▶ [WORK INSTRUCTIONS]
A picture-free, exact reproduction of the listing that follows is required.

▶ [INFORMATION SHOWN]
○ ○ ○ ○ ○ ○ ○

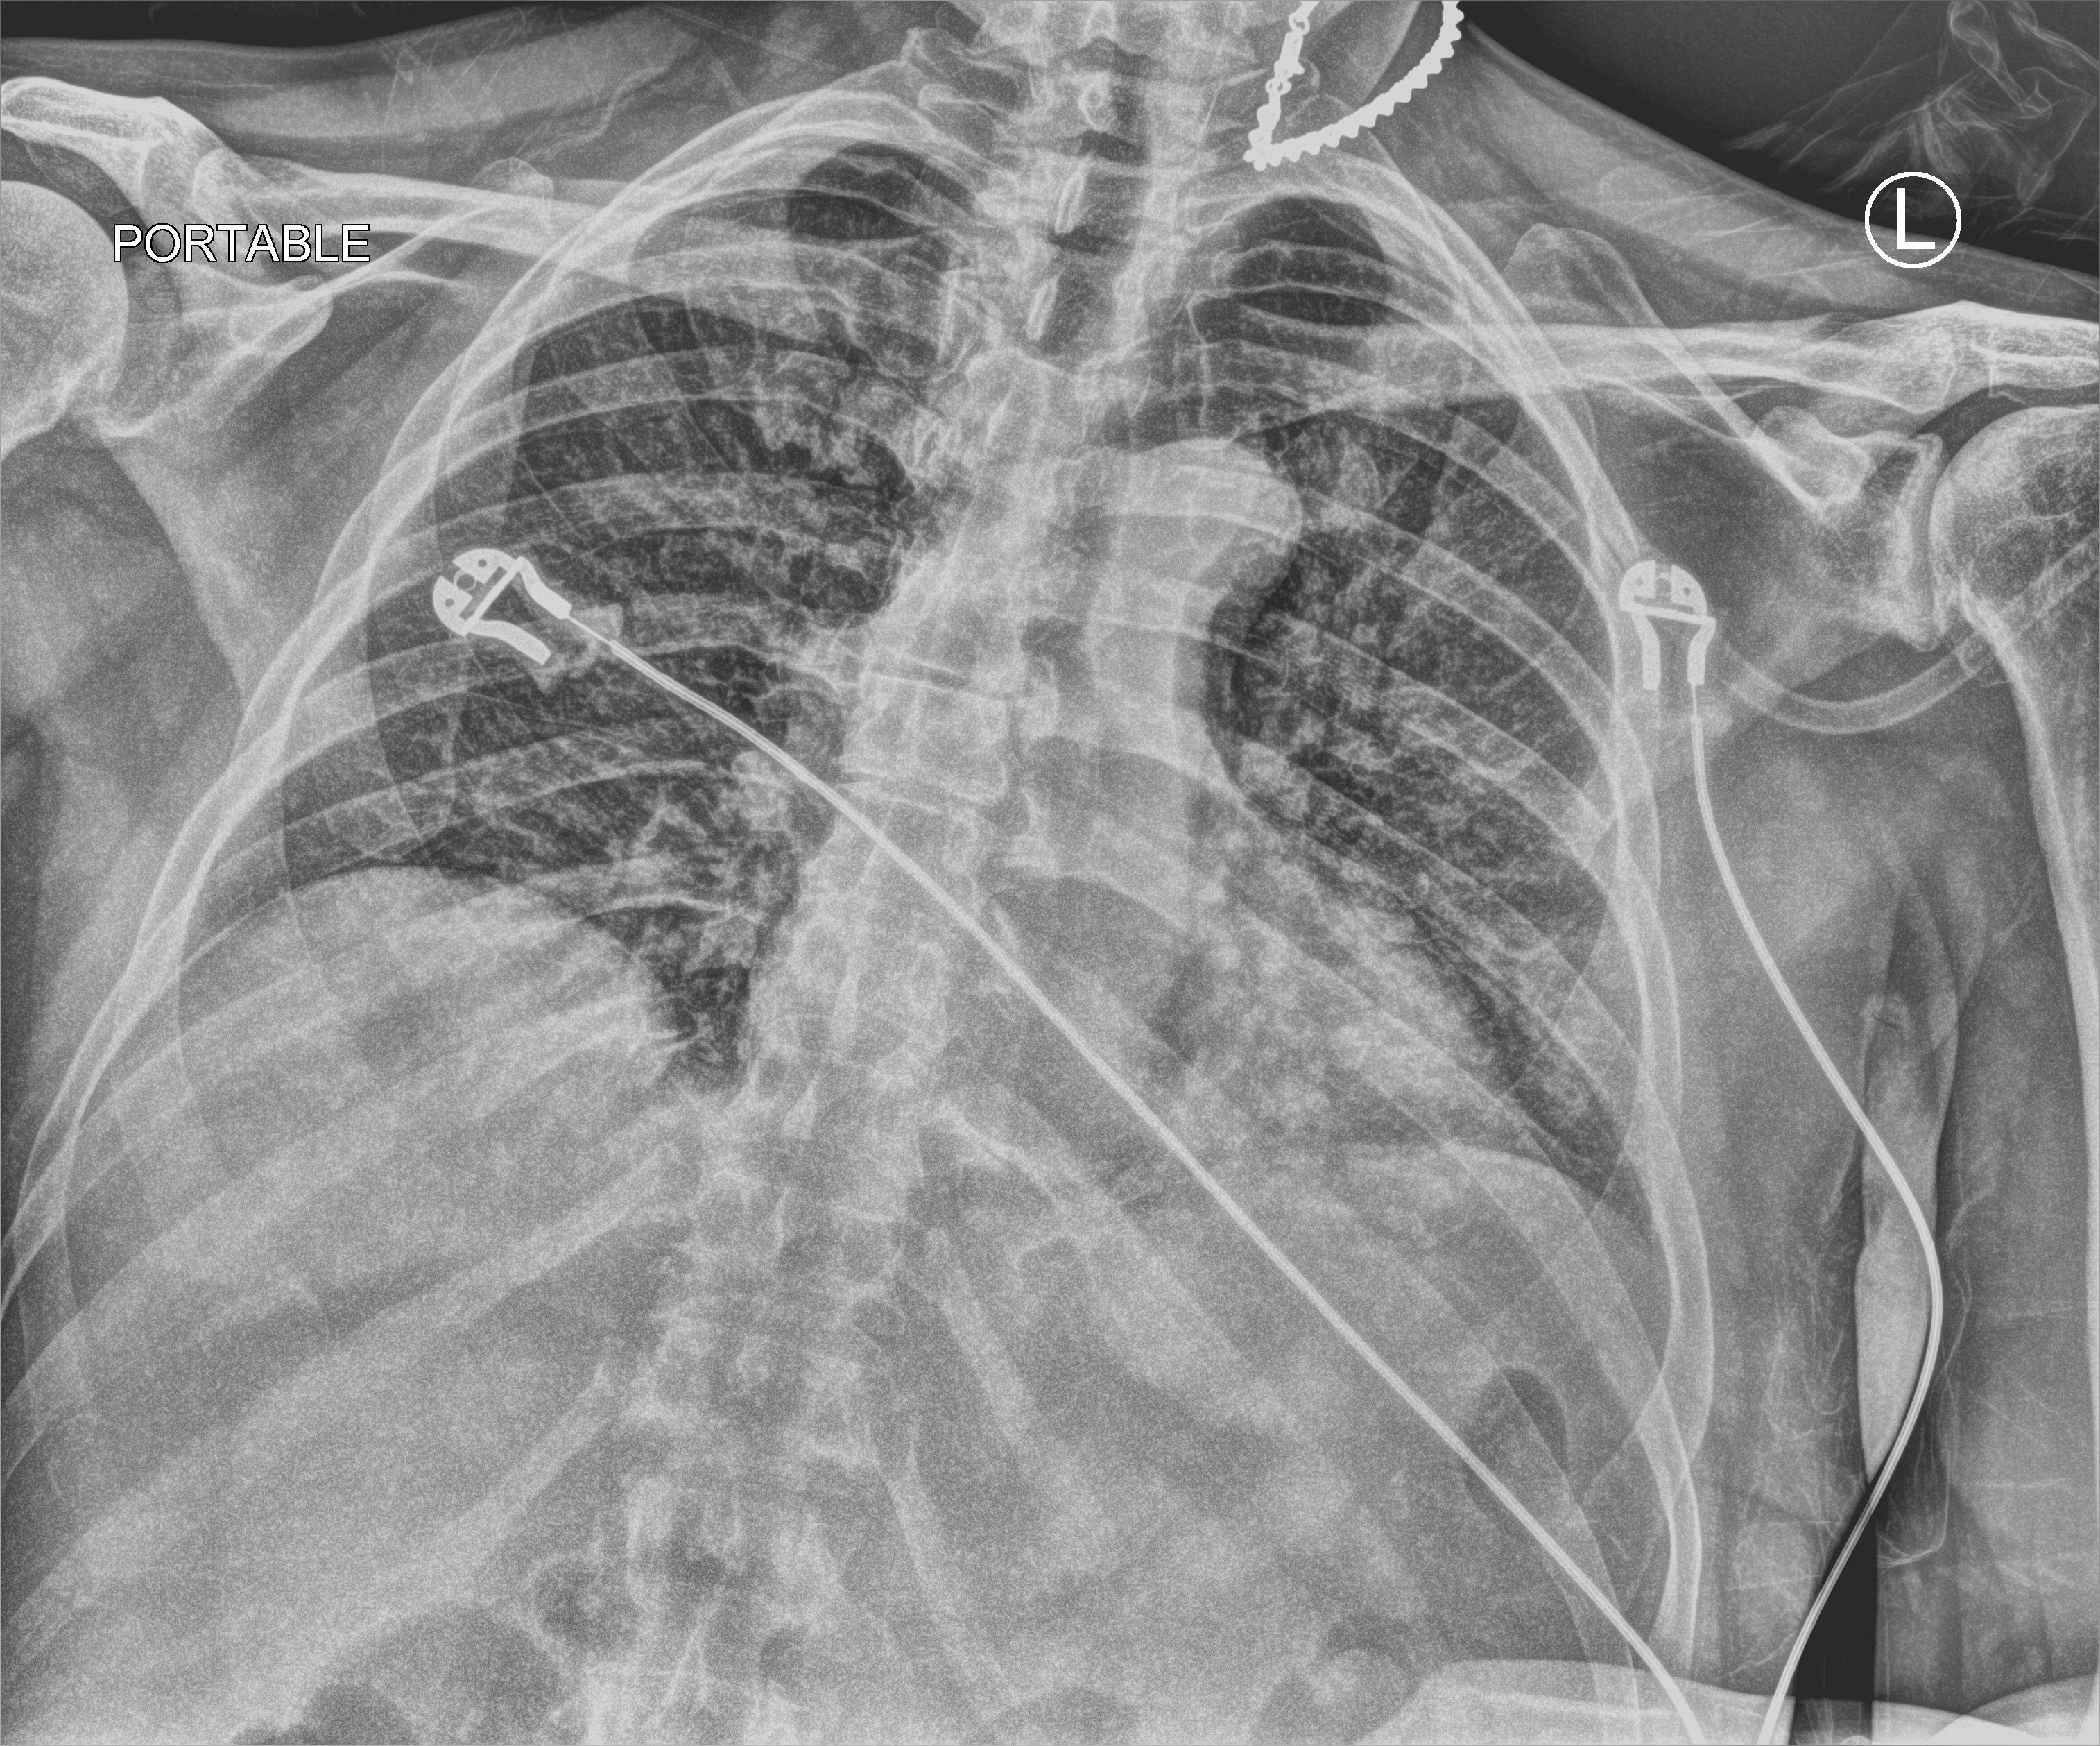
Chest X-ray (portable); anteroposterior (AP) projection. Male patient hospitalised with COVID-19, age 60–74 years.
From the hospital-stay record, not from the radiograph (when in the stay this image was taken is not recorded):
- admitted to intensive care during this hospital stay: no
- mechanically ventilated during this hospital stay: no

○ ○ ○ ○ ○ ○ ○

▶ [ANSWER AREA]
Chest X-ray (portable); anteroposterior (AP) projection. Male patient hospitalised with COVID-19, age 60–74 years.
From the hospital-stay record, not from the radiograph (when in the stay this image was taken is not recorded):
- admitted to intensive care during this hospital stay: no
- mechanically ventilated during this hospital stay: no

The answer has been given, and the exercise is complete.